START Supplied passage

The term “Smart Something” has been over used by a lot of corporations who want to sound trendy and showcase their capabilities to digitally transform their portfolio. Unfortunately, the The “Smart Something” does not respond to the challenges which companies need to face in taking advantage of digital technology, or IoT, as it’s commonly known.
I believe that the “Smart Something” (Smart Energy, Smart Industry, etc.) buzz words and trends have run their course.
The industry has already moved beyond this concept.
As Warren Buffet once said: “Only when the tide goes out do you discover who’s been swimming naked.”
The IoT is at its inflection point as I describe in ‘Digitize or Die‘ and corporations that market themselves as “IoT enablers” will now need to factually showcase their capabilities to deliver better Capex and/or Opex optimizations to their end customers.
Assessing the gap between the “Smart Something” marketing concepts and the reality
#1: Internal – Assess the digital denial level
A good way to assess if a corporation is “digital” and has successfully transformed itself and its portfolio is to listen not to its end users or customers but to its employees.
If you hear things like:
- We are too big to fail
- We have plenty of time
- We don’t need anyone
- This is just a passing fad
- We have been doing it this way for fifteen years
- We know our market, our customers, and our channels
- These technology trends don’t apply to our products
Then you can be convinced that this corporation is in Digital Denial and will face huge issues when the tide goes out. Unfortunately, it’s very common to attempt to convince and appease naive members that digital transformation trends such as the Internet of Things do not apply do their businesses. They prefer to believe that IoT is merely a buzz word or the newest fad. Watch out for these or other False IoT Beliefs.
#2: External – Assess the factual digital contribution
The way to assess if the “Smart Something” is just a digital rebranding or is a truly innovative game changer is to evaluate the difference between the IoT architectures’ contribution VS the contribution of its equivalent Analog architectures.
Digital contributions can be of various shapes such as:
- Financial: Capex, Opex
- Satisfaction: Customers, employees, partners and so forth
- Operations: reduction in lead time, evaluation of unhealthy stocks and so forth
“Smart Something” is transforming our industries’ business models
Vertical Business Models
Vertical business models, which postulate specialized devices targeted for specific environments, promise to change the way whole segments of the economy operate.
For example, one would think that an elevator has nothing to do with high tech and Internet of Things technologies. Connecting elevators and their components by itself brings no value, but unleashing the data that was inaccessible before opens new opportunities, new services, new business models, and more.
Connecting elevators could enable companies like Schindler Group, Kone, and Otis Elevator to have a more predictive approach on maintenance and therefore reduce unavailability time and raise end user satisfaction while at the same time increase their profitability by reducing curative maintenance interventions.
Horizontal Business Models
Horizontal business models, at the same time, strive to allow multiple vendors to use a common standardized technology stack. This allows these vendors to take advantage of cloud-based standards and equipment to simplify communications and control. This integrates devices of all kinds into a common structure, making it easier for users to operate and allowing manufacturers to focus on designing devices, software and services.
For example, tomorrow’s houses will be the nest of such horizontal business models, connecting all sorts of devices in a manner reminiscent of Lego™ bricks, enabling infinite variations and combinations to be created to suit specific needs. IoT will create the conditions that enable customization and personalization of the environment. Additionally, massive amounts of data about you, your environment, and your rituals will be created, stored, and analyzed. IoT will create the conditions that will see artificial intelligence relying on big data analytics becoming the next digital transformation.

END Supplied passage
START Data shown

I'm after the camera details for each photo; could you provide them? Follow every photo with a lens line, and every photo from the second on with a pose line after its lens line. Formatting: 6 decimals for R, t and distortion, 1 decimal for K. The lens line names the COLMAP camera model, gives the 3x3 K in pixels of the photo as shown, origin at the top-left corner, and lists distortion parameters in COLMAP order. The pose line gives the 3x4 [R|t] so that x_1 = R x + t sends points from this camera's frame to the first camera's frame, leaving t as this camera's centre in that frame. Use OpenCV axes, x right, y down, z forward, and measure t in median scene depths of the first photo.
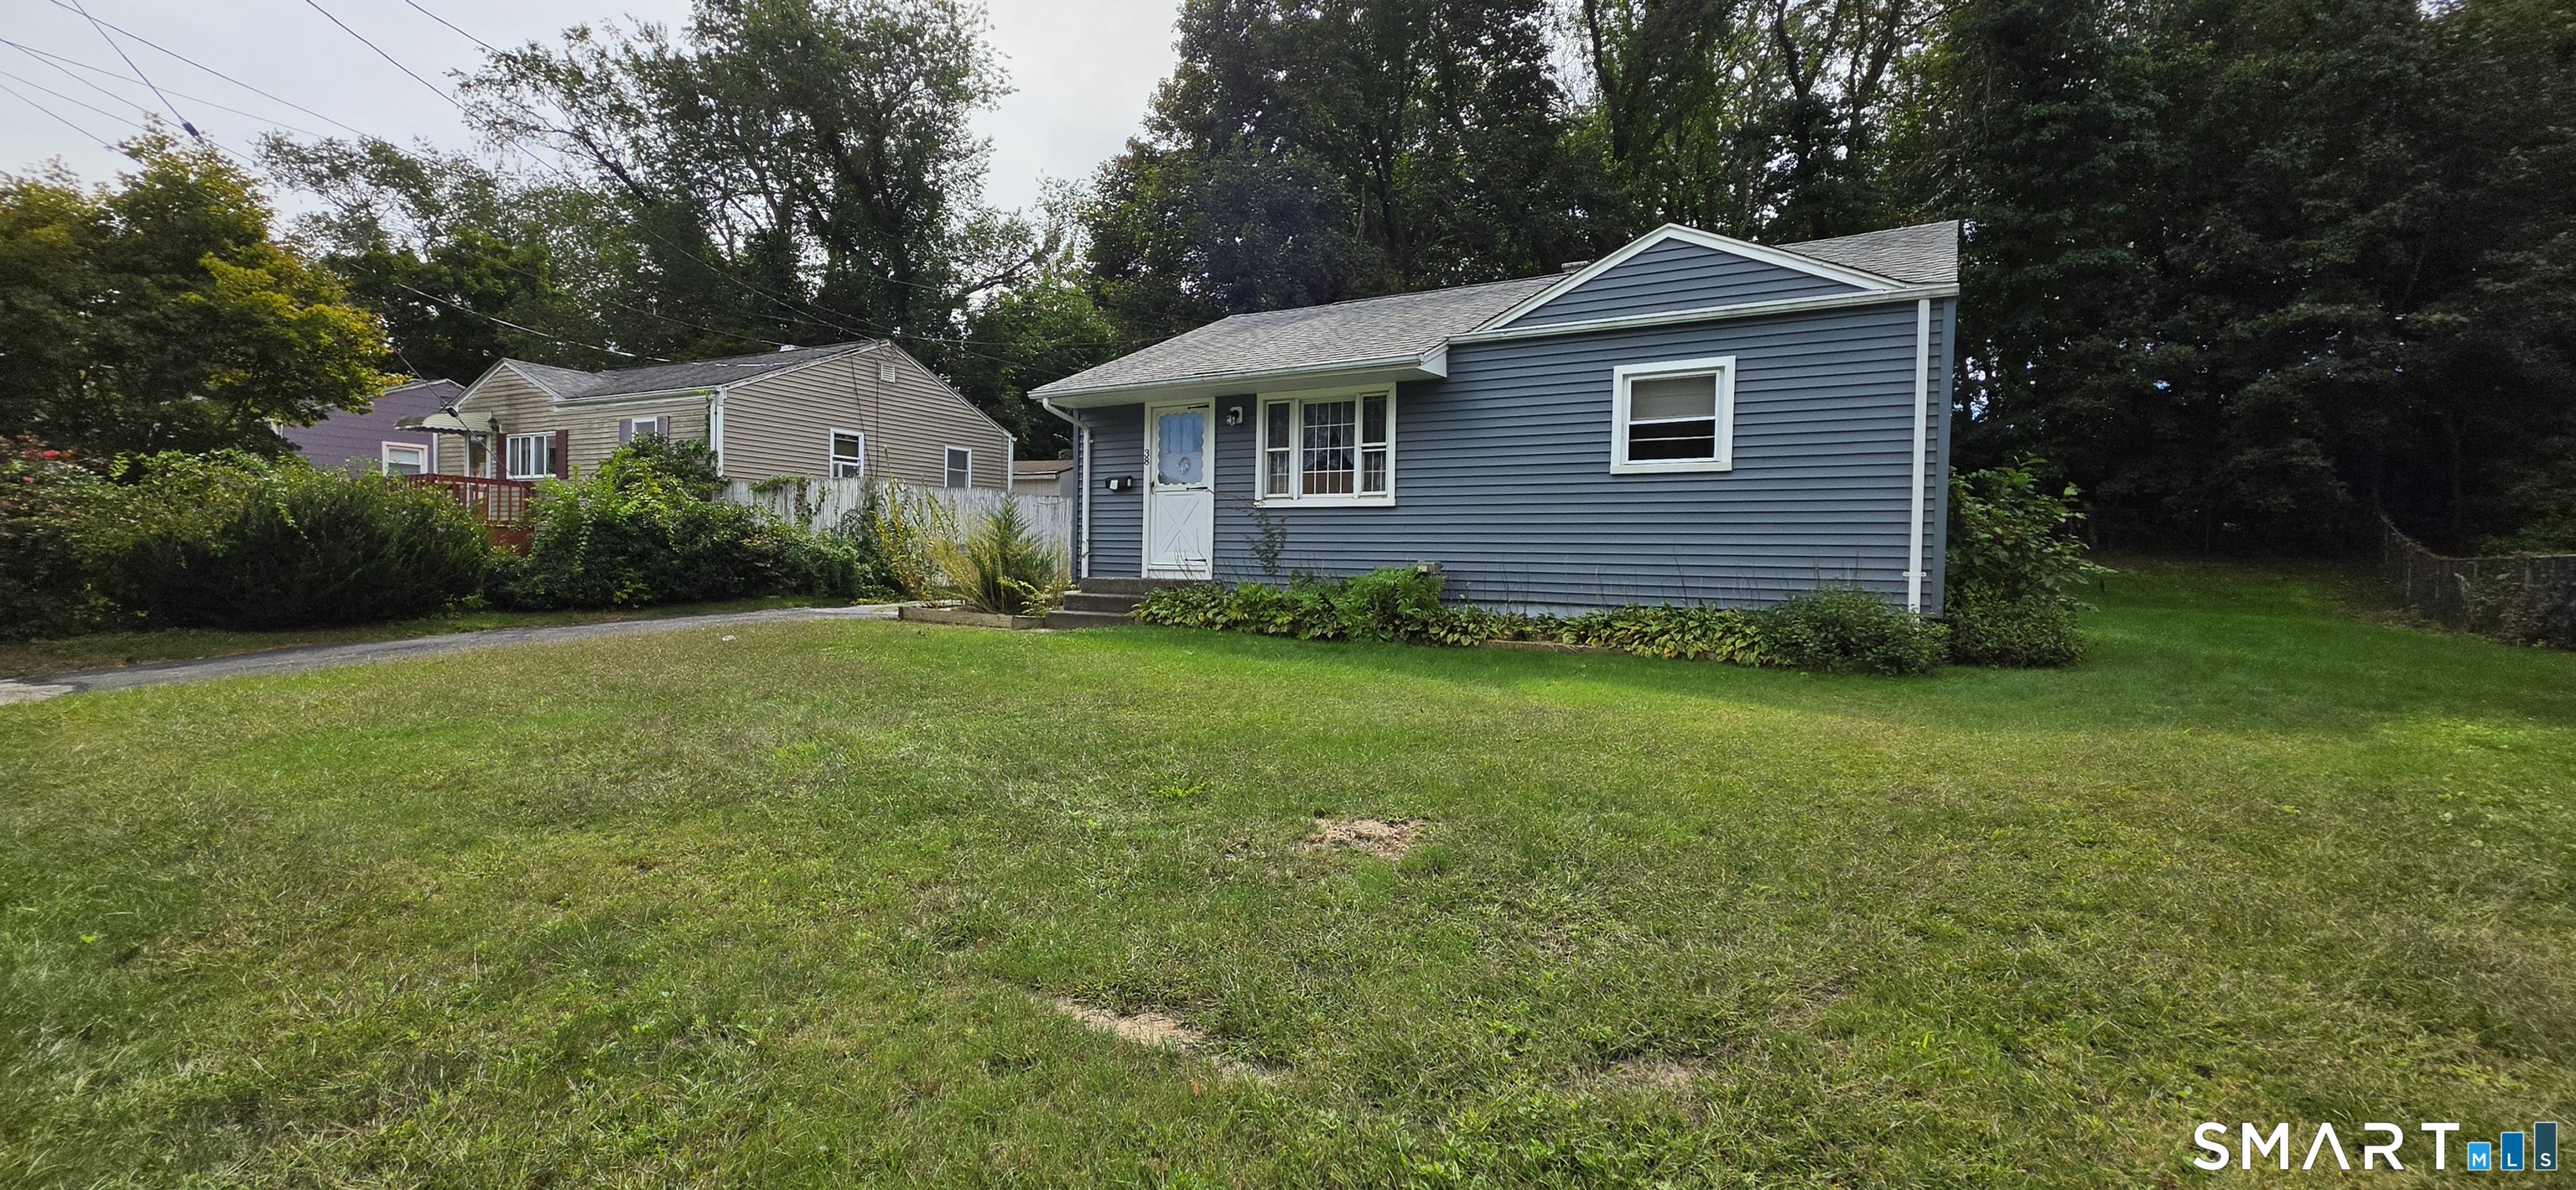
lens RADIAL K [[1048.0, 0, 1288.0], [0, 1048.0, 595.0], [0, 0, 1]] dist [0.014713, -0.000090]
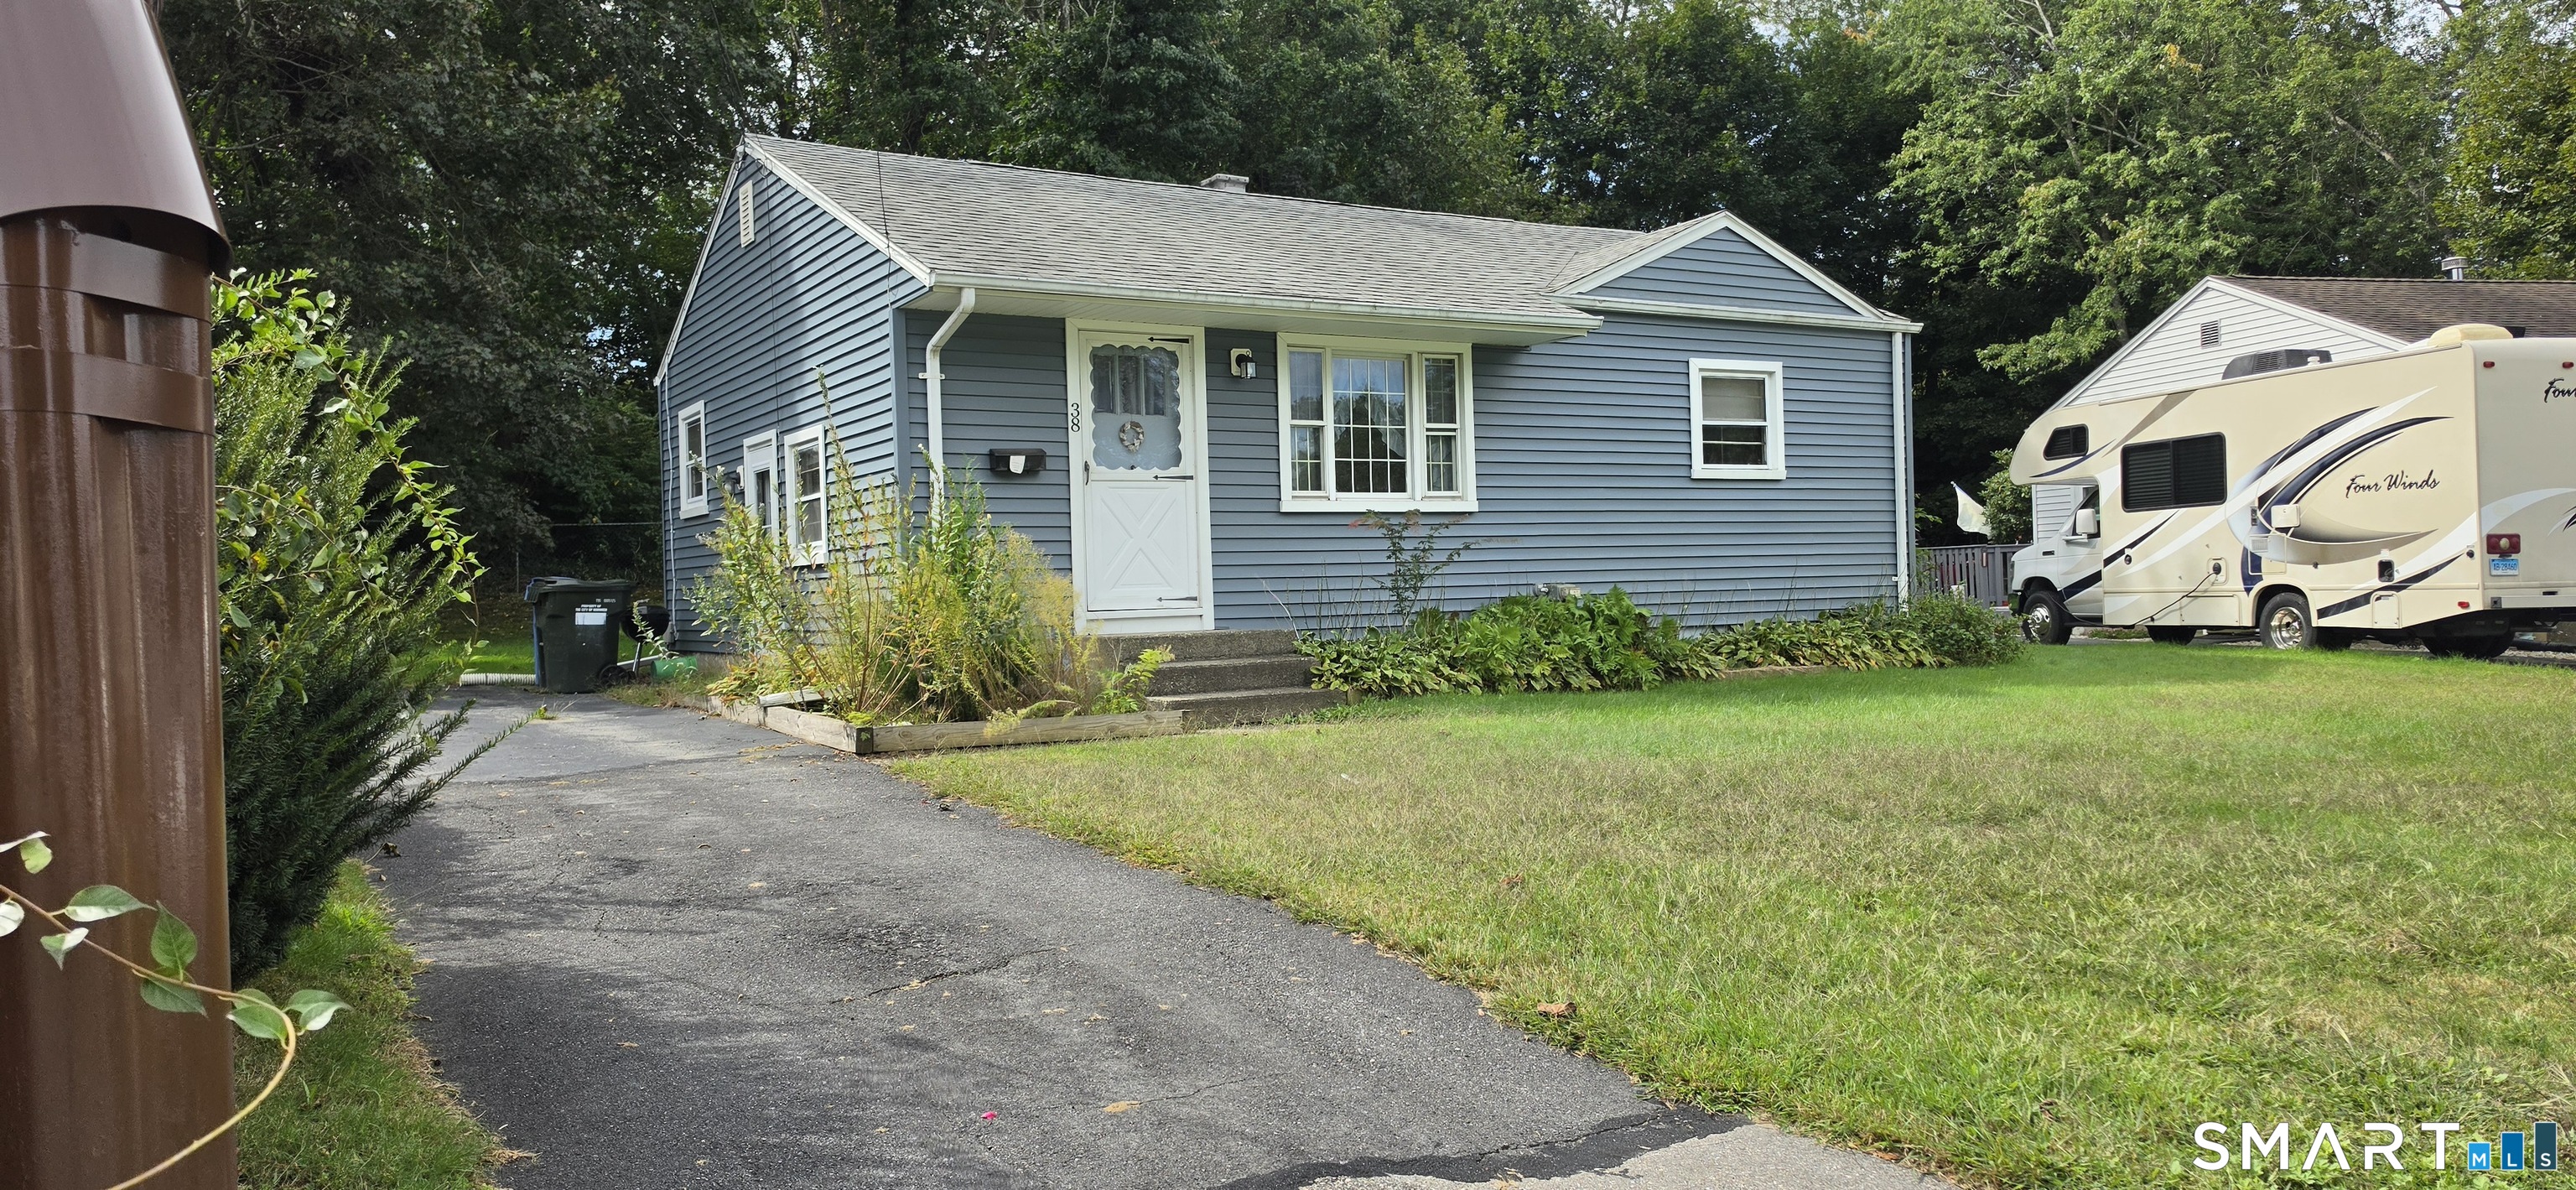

END Data shown

■ What this exercise asks:
1. Which companies does the article on IoT name as ones that could benefit from connecting elevators?
2. Transcribe the part of the article on IoT that opens with the words "I believe that" and closes with "to its employees.".

■ Per-task outputs:
1. Schindler Group, Kone, and Otis Elevator.

2.
I believe that the “Smart Something” (Smart Energy, Smart Industry, etc.) buzz words and trends have run their course.
The industry has already moved beyond this concept.
As Warren Buffet once said: “Only when the tide goes out do you discover who’s been swimming naked.”
The IoT is at its inflection point as I describe in ‘Digitize or Die‘ and corporations that market themselves as “IoT enablers” will now need to factually showcase their capabilities to deliver better Capex and/or Opex optimizations to their end customers.
Assessing the gap between the “Smart Something” marketing concepts and the reality
#1: Internal – Assess the digital denial level
A good way to assess if a corporation is “digital” and has successfully transformed itself and its portfolio is to listen not to its end users or customers but to its employees.